• **EXERCISE BRIEF**:
The line containing "thumb mcp: (529, 338)" and every line after it, through the last line of the records, are to be transcribed exactly, and nothing else.
┄┄┄┄┄┄┄┄┄┄┄┄┄┄┄┄┄┄┄┄
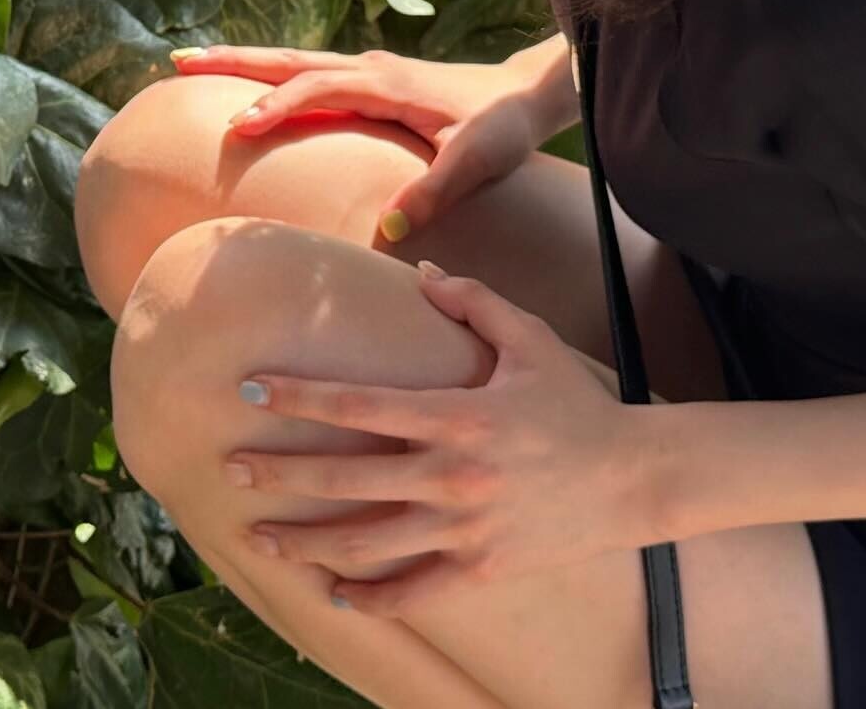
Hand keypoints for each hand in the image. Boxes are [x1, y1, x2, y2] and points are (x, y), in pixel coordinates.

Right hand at [172, 43, 548, 242]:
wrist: (528, 93)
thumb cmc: (503, 127)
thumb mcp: (475, 163)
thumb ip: (431, 194)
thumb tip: (385, 231)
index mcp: (384, 84)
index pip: (314, 90)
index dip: (274, 107)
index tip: (236, 128)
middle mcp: (369, 70)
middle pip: (288, 62)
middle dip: (233, 61)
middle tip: (179, 63)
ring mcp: (369, 72)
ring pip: (295, 63)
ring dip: (247, 63)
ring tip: (198, 65)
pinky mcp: (373, 82)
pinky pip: (311, 75)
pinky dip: (275, 76)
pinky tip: (258, 90)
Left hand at [225, 266, 649, 615]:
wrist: (635, 478)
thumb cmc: (575, 403)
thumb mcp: (529, 338)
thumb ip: (472, 301)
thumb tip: (420, 268)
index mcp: (455, 414)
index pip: (359, 405)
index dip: (301, 397)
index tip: (252, 390)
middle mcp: (452, 476)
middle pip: (347, 479)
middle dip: (281, 474)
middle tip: (231, 468)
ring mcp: (465, 530)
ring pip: (368, 544)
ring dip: (306, 543)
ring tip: (259, 538)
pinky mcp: (483, 569)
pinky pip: (415, 591)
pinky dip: (370, 597)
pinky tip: (331, 593)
┄┄┄┄┄┄┄┄┄┄┄┄┄┄┄┄┄┄┄┄
• **SOLUTION FOR THIS TASK**:
thumb mcp: (529, 338)
thumb ip: (472, 301)
thumb tip: (420, 268)
index mcp: (455, 414)
index pip: (359, 405)
index dip: (301, 397)
index tip: (252, 390)
middle mcp: (452, 476)
middle pip: (347, 479)
middle dip: (281, 474)
middle tip: (231, 468)
ring mcp: (465, 530)
ring pip: (368, 544)
ring dip: (306, 543)
ring tip: (259, 538)
pinky mcp: (483, 569)
pinky pip: (415, 591)
pinky dip: (370, 597)
pinky tip: (331, 593)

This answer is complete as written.